Higher inflation attributable to one-off factors

At the press conference, Mr Weidmann also addressed developments in the German economy. Owing to the second wave of infections and the measures taken to contain the pandemic, the Bundesbank is expecting a marked decline in aggregate economic activity in Germany for the current quarter. This relapse, however, is set to be considerably less severe than the economic slump observed in the first half of 2020, he said. As soon as the mandatory and voluntary protective measures are gradually lifted, the German economy would be able to get back on the road to recovery. The Bundesbank President emphasised the extent to which the economic outlook hinges on how the pandemic will unfold going forward: “Effective vaccines have been developed more swiftly than widely expected. If these are successful in helping to overcome the pandemic, the German economy will see a lasting recovery.”

Nevertheless, he sees the outlook as remaining subject to a great degree of uncertainty. At present, it therefore seems improbable to Mr Weidmann that Germany will see a very large surge in demand this year that would exceed the normal level of capacity utilisation in its economy. As things currently stand, however, one-off factors are likely to help push the Harmonised Index of Consumer Prices (HICP) inflation rate in Germany to more than 3% by the end of the year, although only temporarily. “For this reason, our economists are now expecting an annual average rate of inflation in 2021 that is just somewhat higher than their December forecast of 1.8%,” Weidmann noted.

Financing conditions still exceptionally favourable

Mr Weidmann also provided context to the recent increase in euro area sovereign bond yields. He noted the monetary policy importance of taking into consideration the overall financing conditions of enterprises, households and general government, which was why many variables were at issue, not just one. The Bundesbank President emphasised the absence of a drastic tightening of financing conditions for enterprises, households and general government. “Financing conditions remain very favourable by historical standards,” he said, also indicating that not every increase in financing costs was necessarily problematic from a monetary policy perspective.

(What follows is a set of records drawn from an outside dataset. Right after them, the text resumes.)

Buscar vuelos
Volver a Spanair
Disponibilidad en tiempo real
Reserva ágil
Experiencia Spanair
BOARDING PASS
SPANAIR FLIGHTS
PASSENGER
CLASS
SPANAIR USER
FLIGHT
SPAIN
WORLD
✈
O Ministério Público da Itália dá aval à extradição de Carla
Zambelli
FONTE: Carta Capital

For instance, nominal interest rates could rise if monetary policy were successful in lifting excessively low inflation expectations. “We would naturally not stand in the way of this development,” the Bundesbank President noted. A more favourable economic outlook could likewise be associated with rising interest rates. Mr Weidmann therefore emphasised the need to closely monitor developments and carefully analyse the background.

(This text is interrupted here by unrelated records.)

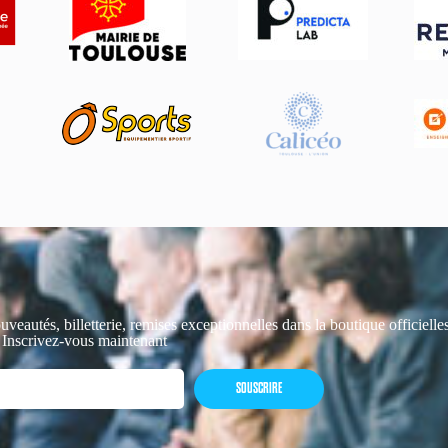
uveautés, billetterie, remises exceptionnelles dans la boutique officiell
 Inscrivez-vous maintenant
SOUSCRIRE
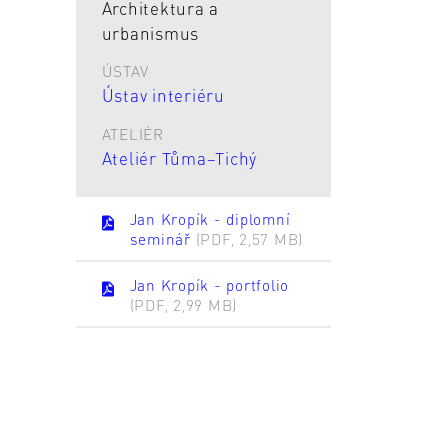
Architektura a
urbanismus
ÚSTAV
Ústav interiéru
ATELIÉR
Ateliér Tůma–Tichý
Jan Kropík - diplomní
seminář
(PDF, 2,57 MB)
Jan Kropík - portfolio
(PDF, 2,99 MB)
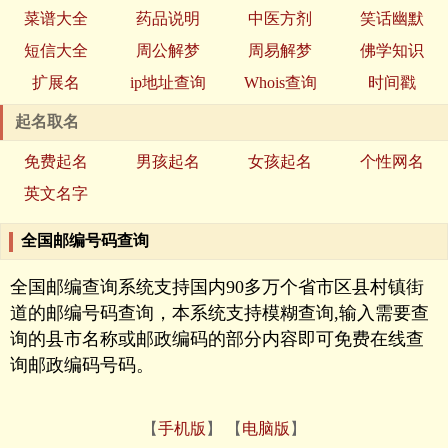
菜谱大全
药品说明
中医方剂
笑话幽默
短信大全
周公解梦
周易解梦
佛学知识
扩展名
ip地址查询
Whois查询
时间戳
起名取名
免费起名
男孩起名
女孩起名
个性网名
英文名字
全国邮编号码查询
全国邮编查询系统支持国内90多万个省市区县村镇街
道的邮编号码查询，本系统支持模糊查询,输入需要查
询的县市名称或邮政编码的部分内容即可免费在线查
询邮政编码号码。
【
手机版
】 【
电脑版
】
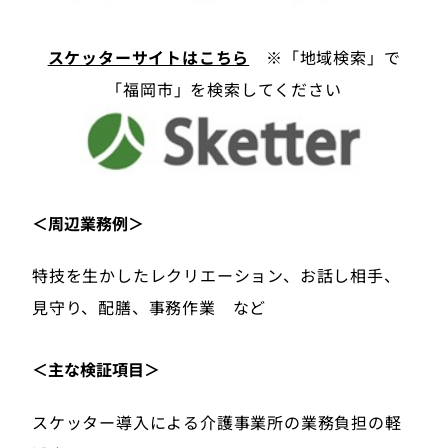
スケッターサイトはこちら
※「地域検索」で
「福岡市」を検索してください
＜周辺業務例＞
特技を生かしたレクリエーション、お話し相手、
見守り、配膳、事務作業 など
＜主な検証項目＞
スケッター導入による介護事業所の業務負担の軽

Do not blur responsibilities with regard to climate protection

The Bundesbank President referred to climate protection as one of the most pressing tasks of our time, in which time was of the essence. However, care should be taken to ensure that the lines of responsibility separating central banks and politicians do not get blurred. In his view, for central banks in general, three aspects particularly need to be at the fore: comprehensively understanding the impacts of climate change and climate policy, incorporating financial risks, and promoting transparency in this regard. The Bundesbank is working hard at strengthening its analytical capabilities, he added. These efforts included upgrading macroeconomic models in order to explore the effects of climate policy measures, including with regard to inflation and the objective of price stability. In addition, stress tests are planned for the years 2022-23 to capture the impacts of various CO2 price paths on financial stability in Germany. Mr Weidmann added that climate-related financial risks could also affect central banks’ securities holdings, including monetary policy portfolios. Central banks should therefore also integrate those climate-related risks into their risk management framework. In Mr Weidmann’s opinion, it is therefore important in this regard to improve the information base through reporting obligations for securities issuers and standards for ratings. That way, central banks could also help boost transparency surrounding climate-related financial risks in the market.